The move is seen as a very aggressive one. There was also the announcement of a quantitative reduction of the number of government bonds held on the bank’s balance sheet. This will come into effect on the 25th of April. There is acknowledgement of the need to move forcefully to combat the increasing prices, as well as the return rates.
Exact Change is Made by the Bank of Canada
The hike comes in after inflation in February hit 5.75%, as seen in the consumer price index readings. The bank raised the overnight rate to 1% and increased the GDP growth projections to 4.2% for this year. Inflation expectations were bumped to 5.3 per cent, moving from the 4.2 percent average.
The revisions are not surprising, especially with the estimates that were released in January. The Bank of Canada is still optimistic for more growth in 2023, but not everyone is as optimistic as they are. Some analysts expect to see further tightening into 2023. However, we don’t think the Bank of Canada will attempt to keep up with the U.S Federal Reserve.
It is thought that it is housing vulnerabilities that would keep the bank’s hands tied so it can’t take the rate much higher. The opposite is true of the U.S Federal Reserve. They are expected to peak at 3.38%. Housing is of course overvalued currently, and so household debt burdens are higher and more rate sensitive for investment accounts. It is these that have the biggest share of the economy.
What Does this Mean for Residents?
Persons with housing and mortgage debt may be under a bit of pressure in the coming months. Canadians with HELOCs and variable rate mortgages will feel the impact right away. With each rate hike, homeowners will continue to feel the hit. Look out for lender rates increasing in the coming days, and try to budget for even more rate increases through the rest of the year. The Central Bank updated its estimates for neutral interest rates running from 1.75% – 2.75%.

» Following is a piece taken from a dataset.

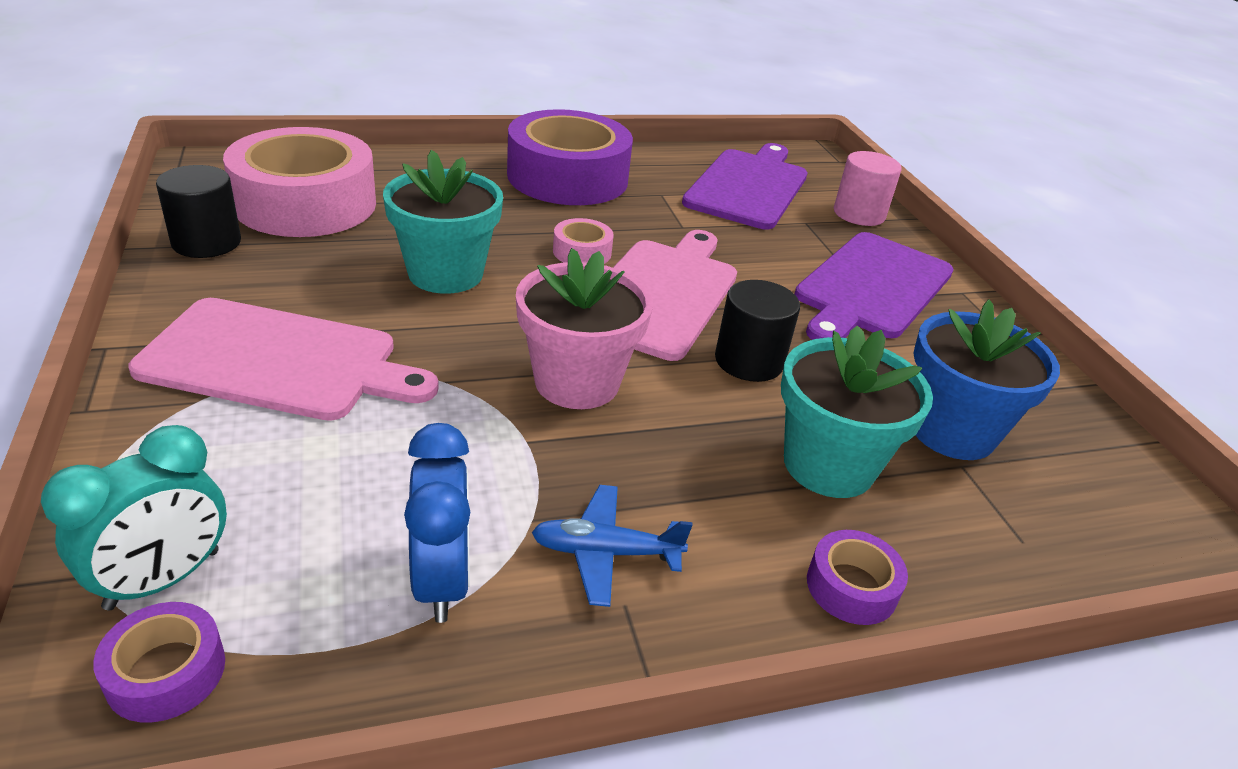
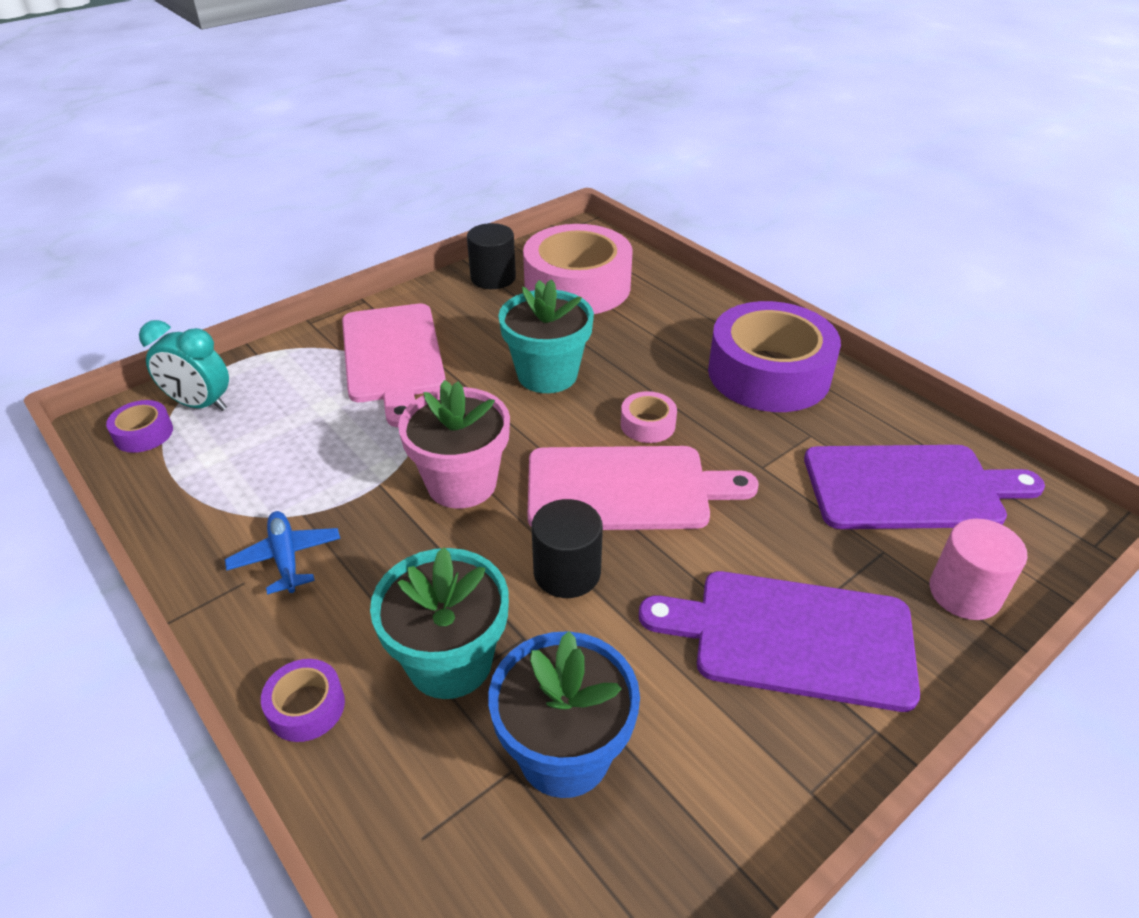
camera: 70 degrees right, 5 degrees up
(442, 580) = (234, 496): blue clock -> none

BMO responded to the bank’s actions by indicating a raise in interest rates forecast by the 25 basis points for the year. It is now expecting 50 point hikes in June and July.
The Bottom Line
We do expect rates to go up for the rest of the year, but we are not sure just how much just yet. This will mean a sort of roller coaster experience for would-be homeowners and current homeowners. Therefore, homeowners who have the chance to switch to a fixed rate now should possibly take advantage of that and make the move to switch now.